ABOUT THIS EXERCISE: Please list every struct the type erasure question declares in its code.

[PROVIDED PASSAGE — start]

CODEWITHSUNDEEP
c++c++11
Brian
Brian

Reputation: 279

Type Erasure for objects containing a std::tuple in c++11

Lets say I have a generic class Container that contains any type of tuple, and has a function template<typename T> T& get<T>(); that returns a reference to the element in the tuple. My very simple implementation looks like this:

template<typename... Ts>
class Container
{
    std::tuple<Ts...> contents;

    public:
    Container(const Ts&... ts) : contents(ts...) {}

    template <typename T>
    T& get()
    {
        //TypeIndex is some meta-programming struct to find index of T in Ts
        return std::get<TypeIndex<T, Ts...>::value>(contents);
    }
};

Are there any good type erasure techniques to turn Container into a regular class without altering the get function signature? As in calling get<T>() without knowing the tuples full type list? Something like this: 

Struct A { int x; }
Struct B { int y; }
Struct C { int z; }

int main()

[PROVIDED PASSAGE — finish]
[ENTRIES SHOWN — start]

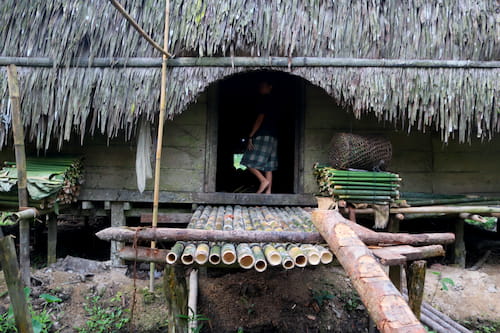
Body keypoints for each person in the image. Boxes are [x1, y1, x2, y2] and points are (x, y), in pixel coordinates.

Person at [241, 80, 279, 194]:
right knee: (269, 166)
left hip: (263, 135)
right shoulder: (275, 102)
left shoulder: (264, 99)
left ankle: (263, 181)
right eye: (260, 86)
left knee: (247, 161)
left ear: (270, 87)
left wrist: (251, 136)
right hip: (273, 137)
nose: (260, 88)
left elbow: (260, 118)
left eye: (263, 86)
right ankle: (268, 194)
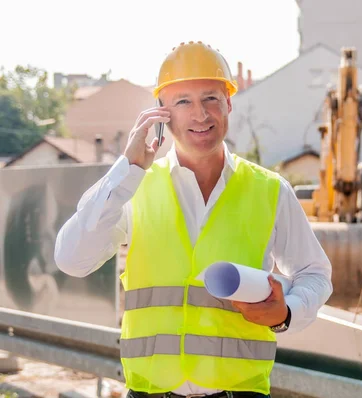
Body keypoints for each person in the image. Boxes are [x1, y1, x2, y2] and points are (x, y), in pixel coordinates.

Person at [54, 41, 333, 398]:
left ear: (229, 103)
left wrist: (286, 313)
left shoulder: (270, 190)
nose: (200, 115)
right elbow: (71, 260)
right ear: (161, 111)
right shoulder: (134, 187)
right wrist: (125, 170)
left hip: (238, 392)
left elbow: (315, 274)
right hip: (150, 392)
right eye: (183, 101)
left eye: (211, 99)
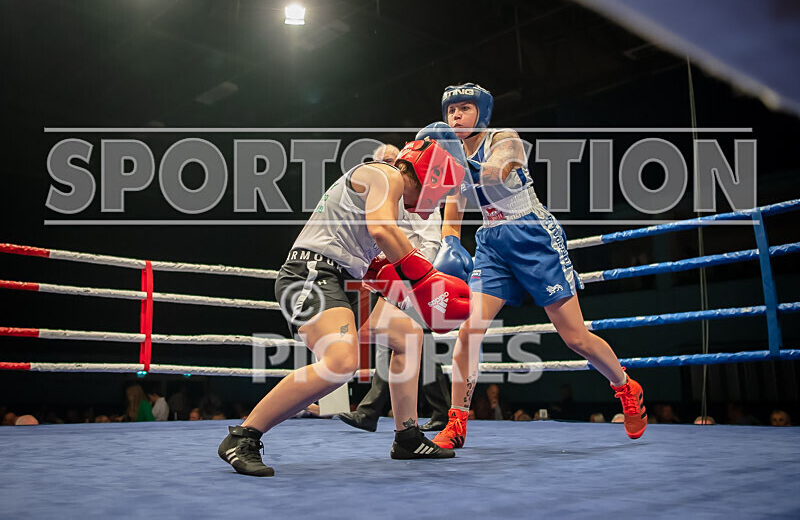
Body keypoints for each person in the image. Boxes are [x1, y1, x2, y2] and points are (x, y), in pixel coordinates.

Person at [217, 135, 471, 476]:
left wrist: (421, 294)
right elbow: (381, 230)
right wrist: (428, 281)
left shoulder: (389, 199)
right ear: (431, 176)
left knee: (408, 334)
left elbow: (378, 262)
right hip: (312, 271)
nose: (437, 200)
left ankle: (406, 436)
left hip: (347, 279)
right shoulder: (385, 175)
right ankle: (244, 436)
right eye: (441, 191)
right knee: (340, 362)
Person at [426, 83, 647, 449]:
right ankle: (457, 422)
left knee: (575, 337)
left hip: (532, 236)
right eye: (450, 111)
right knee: (469, 331)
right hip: (493, 244)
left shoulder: (503, 138)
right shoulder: (452, 157)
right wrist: (450, 240)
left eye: (464, 108)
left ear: (481, 113)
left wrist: (457, 162)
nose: (455, 116)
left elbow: (496, 172)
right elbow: (454, 204)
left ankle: (626, 387)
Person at [338, 143, 452, 433]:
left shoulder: (418, 198)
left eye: (392, 161)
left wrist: (420, 278)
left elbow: (429, 242)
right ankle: (377, 412)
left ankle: (374, 412)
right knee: (403, 342)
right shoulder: (385, 195)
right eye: (382, 162)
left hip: (412, 275)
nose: (388, 167)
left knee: (407, 341)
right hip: (391, 274)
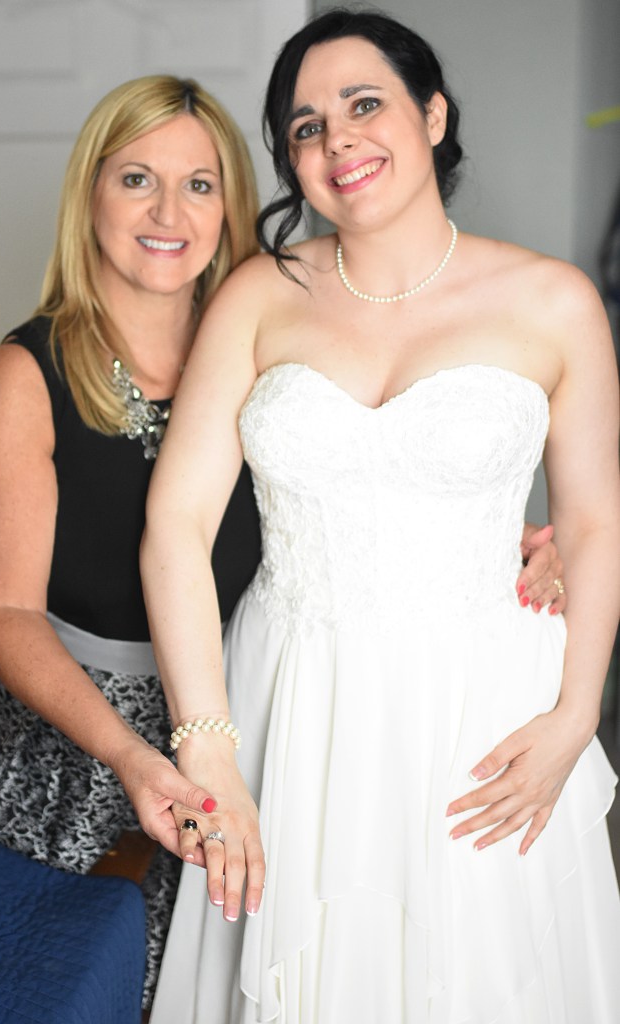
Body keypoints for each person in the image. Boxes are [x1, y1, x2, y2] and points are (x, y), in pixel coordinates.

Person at [142, 9, 620, 1023]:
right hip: (289, 699)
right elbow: (176, 522)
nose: (337, 140)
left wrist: (576, 713)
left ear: (431, 115)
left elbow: (590, 523)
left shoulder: (554, 302)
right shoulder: (256, 296)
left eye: (364, 105)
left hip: (481, 703)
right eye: (305, 125)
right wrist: (206, 741)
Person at [0, 74, 262, 1006]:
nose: (168, 212)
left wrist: (516, 539)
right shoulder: (24, 373)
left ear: (229, 210)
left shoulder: (265, 356)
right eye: (136, 179)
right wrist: (129, 753)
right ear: (90, 196)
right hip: (60, 734)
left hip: (235, 703)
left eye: (198, 184)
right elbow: (4, 611)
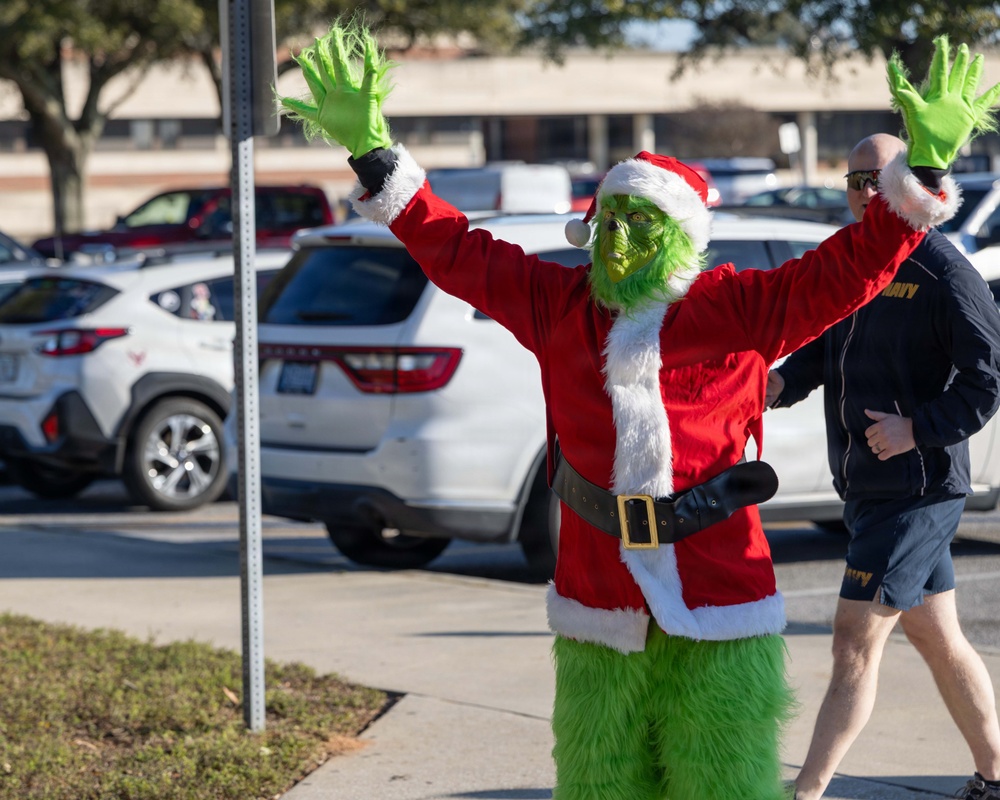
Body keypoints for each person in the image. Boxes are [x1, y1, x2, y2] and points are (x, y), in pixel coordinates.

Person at [280, 27, 995, 800]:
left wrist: (921, 172)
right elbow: (457, 251)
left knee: (720, 783)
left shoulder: (736, 307)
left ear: (678, 236)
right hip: (595, 598)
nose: (617, 238)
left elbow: (850, 266)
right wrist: (377, 158)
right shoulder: (560, 305)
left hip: (719, 590)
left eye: (638, 222)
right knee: (599, 784)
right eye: (607, 220)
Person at [767, 132, 1000, 800]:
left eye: (878, 178)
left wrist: (916, 429)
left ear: (907, 184)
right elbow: (826, 345)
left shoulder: (943, 270)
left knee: (851, 640)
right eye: (855, 181)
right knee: (938, 636)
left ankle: (806, 791)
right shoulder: (851, 261)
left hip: (916, 489)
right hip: (867, 484)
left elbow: (988, 380)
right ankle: (995, 775)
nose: (866, 192)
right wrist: (783, 383)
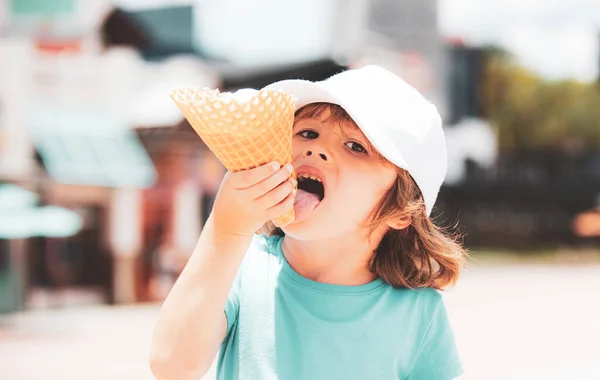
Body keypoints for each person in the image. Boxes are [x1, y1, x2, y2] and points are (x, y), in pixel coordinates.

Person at [150, 65, 469, 380]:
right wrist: (225, 229)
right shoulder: (242, 267)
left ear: (402, 211)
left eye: (356, 146)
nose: (316, 148)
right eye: (307, 132)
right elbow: (171, 366)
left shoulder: (418, 313)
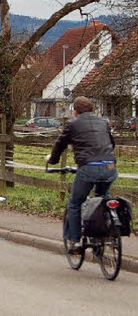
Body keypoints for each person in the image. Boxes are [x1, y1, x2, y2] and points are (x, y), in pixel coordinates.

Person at [45, 96, 117, 253]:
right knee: (103, 198)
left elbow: (60, 144)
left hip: (88, 167)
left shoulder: (72, 124)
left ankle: (76, 241)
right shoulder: (103, 122)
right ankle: (105, 234)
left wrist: (53, 160)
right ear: (92, 109)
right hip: (109, 166)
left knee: (75, 202)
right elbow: (111, 143)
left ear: (75, 111)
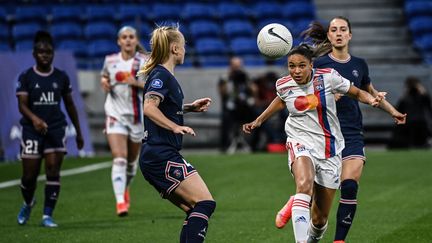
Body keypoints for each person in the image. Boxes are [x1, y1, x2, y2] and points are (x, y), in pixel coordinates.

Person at [275, 17, 407, 243]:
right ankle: (298, 199)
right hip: (322, 136)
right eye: (334, 30)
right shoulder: (318, 65)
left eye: (343, 29)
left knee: (349, 186)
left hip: (352, 132)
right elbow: (299, 94)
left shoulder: (359, 64)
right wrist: (326, 96)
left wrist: (391, 110)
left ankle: (338, 240)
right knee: (318, 207)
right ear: (328, 36)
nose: (338, 33)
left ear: (350, 35)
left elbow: (368, 91)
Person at [243, 44, 385, 243]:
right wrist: (258, 120)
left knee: (319, 220)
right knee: (304, 185)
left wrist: (372, 100)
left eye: (302, 65)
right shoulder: (283, 84)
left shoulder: (329, 77)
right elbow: (282, 99)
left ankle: (310, 237)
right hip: (299, 140)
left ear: (311, 65)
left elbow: (357, 92)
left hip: (330, 149)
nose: (296, 71)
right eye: (291, 66)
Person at [137, 24, 216, 242]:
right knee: (205, 203)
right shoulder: (161, 76)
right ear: (174, 48)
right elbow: (149, 107)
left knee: (195, 209)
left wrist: (189, 107)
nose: (185, 50)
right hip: (161, 154)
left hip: (157, 155)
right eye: (183, 46)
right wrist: (174, 126)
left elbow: (164, 107)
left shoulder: (165, 76)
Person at [15, 30, 84, 227]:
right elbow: (22, 105)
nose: (45, 55)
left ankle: (47, 215)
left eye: (48, 52)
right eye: (41, 52)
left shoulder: (61, 77)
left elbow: (70, 105)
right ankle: (28, 202)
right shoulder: (26, 76)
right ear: (34, 54)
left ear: (53, 53)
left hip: (55, 128)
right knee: (29, 176)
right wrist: (35, 119)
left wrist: (78, 132)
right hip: (31, 131)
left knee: (53, 171)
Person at [100, 26, 149, 216]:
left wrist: (134, 83)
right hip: (115, 114)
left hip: (136, 117)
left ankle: (125, 189)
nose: (128, 40)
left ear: (136, 40)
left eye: (131, 37)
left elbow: (153, 85)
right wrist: (104, 82)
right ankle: (120, 202)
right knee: (119, 158)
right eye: (124, 37)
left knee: (131, 163)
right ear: (119, 41)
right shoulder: (110, 60)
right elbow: (105, 76)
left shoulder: (144, 62)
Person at [389, 76, 432, 148]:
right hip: (412, 122)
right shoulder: (408, 97)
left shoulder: (421, 97)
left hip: (416, 121)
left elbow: (427, 104)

[ENTRIES SHOWN — finish]

EXERCISE RESULT: A, B, C